### [TASK REQUIREMENTS]
Pick out every line in the records that contains the word "démarches", and copy each one in full.

..........

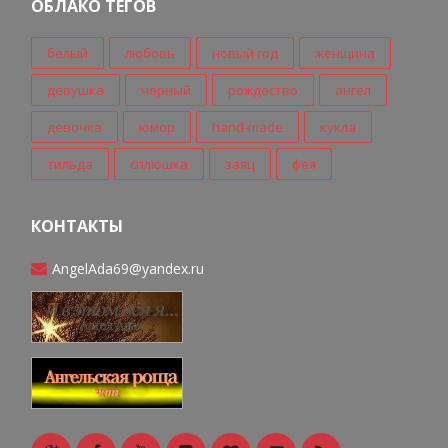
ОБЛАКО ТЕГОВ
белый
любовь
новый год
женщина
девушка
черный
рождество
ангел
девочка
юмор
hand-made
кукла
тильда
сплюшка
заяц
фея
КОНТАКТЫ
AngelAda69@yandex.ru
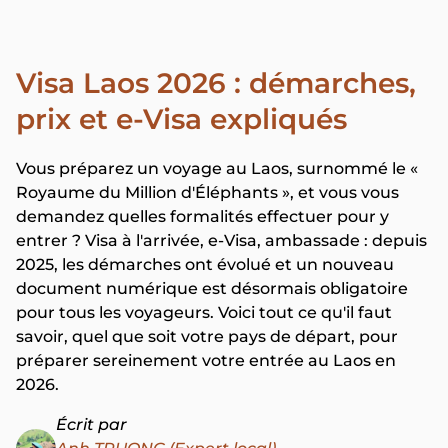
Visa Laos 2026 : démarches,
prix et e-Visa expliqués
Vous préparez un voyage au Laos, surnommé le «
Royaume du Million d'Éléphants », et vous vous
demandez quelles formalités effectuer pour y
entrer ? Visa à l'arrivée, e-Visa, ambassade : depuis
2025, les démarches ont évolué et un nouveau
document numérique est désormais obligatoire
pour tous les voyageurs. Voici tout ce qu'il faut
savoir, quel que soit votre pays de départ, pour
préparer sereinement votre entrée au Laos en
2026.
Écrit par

..........

### [EXERCISE SOLUTION]
Visa Laos 2026 : démarches,
2025, les démarches ont évolué et un nouveau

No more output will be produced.